Some elements of the existing ruling class changed and adapted, and other elements did not. A new ruling class was formed, from the artisans and merchants, the ships captains, from within the guilds, from the existing aristocracy, from the burghers and officials of the towns. They became the bourgeoisie, the first capitalist class. This was never going to be straightforward. How could it be? And this all happened within conditions of intense and brutal warfare which flared up, destroyed, was dampened down and then blow up again. It was only at the beginning of the 1600s that Amsterdam and other towns within the Dutch Republic could grow in conditions of relative peace. But even that took two decades from the ‘Alteration’ of 1578. And in the process Antwerp was ruined for many years.

While I was stood in front of Peasant Wedding by Jan Bruegel the Younger, the woman standing next to me turned and asked me something in Dutch. ‘Sprek u Engels?” I inquired.

‘What do you see there?’ she asked.

We stood beside each other in silence.

‘No one looks happy. It is supposed to be a wedding. Look at the woman with tray of food. Look at the guests who seem to catch our eye. The king and queen have arrived, but it looks as if they are unwanted guests and they need the protection of the soldiers in the background’.

‘The people do not look poor’, she adds. ‘They look as if they are well off.

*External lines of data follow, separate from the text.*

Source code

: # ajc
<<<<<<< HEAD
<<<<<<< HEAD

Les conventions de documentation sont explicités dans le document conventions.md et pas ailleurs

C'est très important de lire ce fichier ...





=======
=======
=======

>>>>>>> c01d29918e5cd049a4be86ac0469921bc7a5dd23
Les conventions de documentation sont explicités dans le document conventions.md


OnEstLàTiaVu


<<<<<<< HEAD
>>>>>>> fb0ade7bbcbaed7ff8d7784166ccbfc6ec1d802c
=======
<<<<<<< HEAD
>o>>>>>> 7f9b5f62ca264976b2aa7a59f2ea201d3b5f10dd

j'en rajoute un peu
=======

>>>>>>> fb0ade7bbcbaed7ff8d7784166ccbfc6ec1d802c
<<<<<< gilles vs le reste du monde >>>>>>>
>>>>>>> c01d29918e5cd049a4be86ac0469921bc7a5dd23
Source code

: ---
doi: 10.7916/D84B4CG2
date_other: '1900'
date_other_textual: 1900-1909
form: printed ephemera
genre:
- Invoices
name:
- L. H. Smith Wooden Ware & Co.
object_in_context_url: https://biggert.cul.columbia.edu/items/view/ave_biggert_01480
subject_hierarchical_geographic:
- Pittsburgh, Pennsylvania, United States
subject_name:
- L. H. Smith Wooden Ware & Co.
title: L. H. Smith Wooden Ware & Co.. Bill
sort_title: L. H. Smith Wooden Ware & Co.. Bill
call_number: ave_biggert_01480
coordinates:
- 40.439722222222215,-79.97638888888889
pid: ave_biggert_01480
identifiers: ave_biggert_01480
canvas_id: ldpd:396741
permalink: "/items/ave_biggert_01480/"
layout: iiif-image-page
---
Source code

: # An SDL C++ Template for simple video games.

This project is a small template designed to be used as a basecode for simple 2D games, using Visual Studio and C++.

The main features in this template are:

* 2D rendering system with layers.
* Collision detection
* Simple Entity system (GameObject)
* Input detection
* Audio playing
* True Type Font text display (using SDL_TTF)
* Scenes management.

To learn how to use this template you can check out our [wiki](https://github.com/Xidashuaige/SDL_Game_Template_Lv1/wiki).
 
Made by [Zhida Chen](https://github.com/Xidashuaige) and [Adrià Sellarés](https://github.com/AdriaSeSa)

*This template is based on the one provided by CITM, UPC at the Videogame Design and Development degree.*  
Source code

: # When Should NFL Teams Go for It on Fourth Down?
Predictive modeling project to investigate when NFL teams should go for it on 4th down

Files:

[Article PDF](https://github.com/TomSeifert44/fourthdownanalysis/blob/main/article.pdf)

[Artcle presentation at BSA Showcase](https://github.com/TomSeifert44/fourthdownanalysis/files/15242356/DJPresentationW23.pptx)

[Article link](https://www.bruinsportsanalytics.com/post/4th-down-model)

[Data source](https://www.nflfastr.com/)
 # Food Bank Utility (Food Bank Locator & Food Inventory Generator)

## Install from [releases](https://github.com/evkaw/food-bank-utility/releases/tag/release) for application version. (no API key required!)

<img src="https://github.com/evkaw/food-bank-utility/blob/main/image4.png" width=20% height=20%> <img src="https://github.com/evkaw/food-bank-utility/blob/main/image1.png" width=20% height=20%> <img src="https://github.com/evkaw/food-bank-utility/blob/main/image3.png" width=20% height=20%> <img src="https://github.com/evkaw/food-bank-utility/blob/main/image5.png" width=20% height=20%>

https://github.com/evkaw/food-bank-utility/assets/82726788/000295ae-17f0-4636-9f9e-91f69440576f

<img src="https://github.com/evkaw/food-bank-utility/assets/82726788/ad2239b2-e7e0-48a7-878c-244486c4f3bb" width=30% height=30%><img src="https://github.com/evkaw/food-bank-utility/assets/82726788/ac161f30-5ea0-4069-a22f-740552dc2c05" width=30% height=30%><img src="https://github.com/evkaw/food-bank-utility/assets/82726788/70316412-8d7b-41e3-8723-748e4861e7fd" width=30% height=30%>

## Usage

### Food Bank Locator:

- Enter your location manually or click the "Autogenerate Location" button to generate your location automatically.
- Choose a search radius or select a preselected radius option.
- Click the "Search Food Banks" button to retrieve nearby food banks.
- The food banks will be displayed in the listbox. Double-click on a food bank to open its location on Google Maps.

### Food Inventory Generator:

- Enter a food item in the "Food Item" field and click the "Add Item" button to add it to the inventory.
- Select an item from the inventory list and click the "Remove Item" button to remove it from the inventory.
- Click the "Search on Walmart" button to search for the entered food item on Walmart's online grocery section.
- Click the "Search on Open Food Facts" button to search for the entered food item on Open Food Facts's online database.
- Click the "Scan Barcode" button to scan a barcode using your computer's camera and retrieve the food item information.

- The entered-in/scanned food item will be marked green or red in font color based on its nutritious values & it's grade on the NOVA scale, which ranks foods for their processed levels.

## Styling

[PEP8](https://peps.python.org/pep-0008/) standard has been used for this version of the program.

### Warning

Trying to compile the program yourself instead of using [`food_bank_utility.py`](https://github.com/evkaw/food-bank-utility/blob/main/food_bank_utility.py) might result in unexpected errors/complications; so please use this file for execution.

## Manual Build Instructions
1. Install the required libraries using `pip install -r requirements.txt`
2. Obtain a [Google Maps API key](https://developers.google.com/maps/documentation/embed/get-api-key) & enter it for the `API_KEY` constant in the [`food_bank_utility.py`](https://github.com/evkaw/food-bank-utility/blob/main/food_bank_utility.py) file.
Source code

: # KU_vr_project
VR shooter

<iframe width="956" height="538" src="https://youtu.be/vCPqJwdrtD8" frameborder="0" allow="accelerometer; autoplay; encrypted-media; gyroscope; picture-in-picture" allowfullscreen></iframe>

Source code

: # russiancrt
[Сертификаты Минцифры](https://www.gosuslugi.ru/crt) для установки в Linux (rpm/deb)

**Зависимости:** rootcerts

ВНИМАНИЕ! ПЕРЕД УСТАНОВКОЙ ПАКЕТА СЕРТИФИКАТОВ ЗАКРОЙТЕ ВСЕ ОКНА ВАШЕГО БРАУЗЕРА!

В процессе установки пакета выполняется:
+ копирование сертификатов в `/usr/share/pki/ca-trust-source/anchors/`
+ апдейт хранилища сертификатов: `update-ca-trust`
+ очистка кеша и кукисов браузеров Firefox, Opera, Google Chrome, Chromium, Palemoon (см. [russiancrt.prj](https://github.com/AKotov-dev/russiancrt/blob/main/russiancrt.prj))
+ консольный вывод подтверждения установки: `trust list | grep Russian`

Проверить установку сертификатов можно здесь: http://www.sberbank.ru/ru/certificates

Remember, they are supposed to be peasants. Those people look as if they are the poor – the ones standing under the trees’.

I promise her that if I ever visit Hoorn I will contact her. And she promises that she will show me the museum there, ‘which is right next door to my house’.

Amsterdam presents itself as a very cool city. I sit in the freezing cold outside a coffee shop and draw the building opposite. It is a popular street corner. Groups of people, couples, families, all gather there and I draw round them and through them. The coffee is just about finished, the rough sketch is just about done but there is a girl standing in the one gap left. She notices me and realises what’s going on. She smiles and stands back a pace. The window of the shop is revealed. It has two globes on display. Now the sketch can be completed.

I return early on Sunday morning, it’s a chance that the museum will be relatively quiet, which it is. This provides a chance to get lost within the world of Vermeer and Rembrandt and Frans Hals and many others.

It is time to leave, back out again into the winter sun and cold of Amsterdam. Walk across the bridges of the Prinsen Gracht, Keizers Gracht, Heren Gracht and Singel and then up towards Amsterdam Centraal Station. I fall asleep between Rotterdam and Antwerp. From Lille onwards the sunset is accompanied by a large full moon. Somewhere over there, St Omer, the village of Ardres and to the north, by the coast, Gravelines. I need to cycle there again, but the weather must be warmer. The canals and dykes and watery fields are beginning to freeze. The winter feels as if it is only just beginning.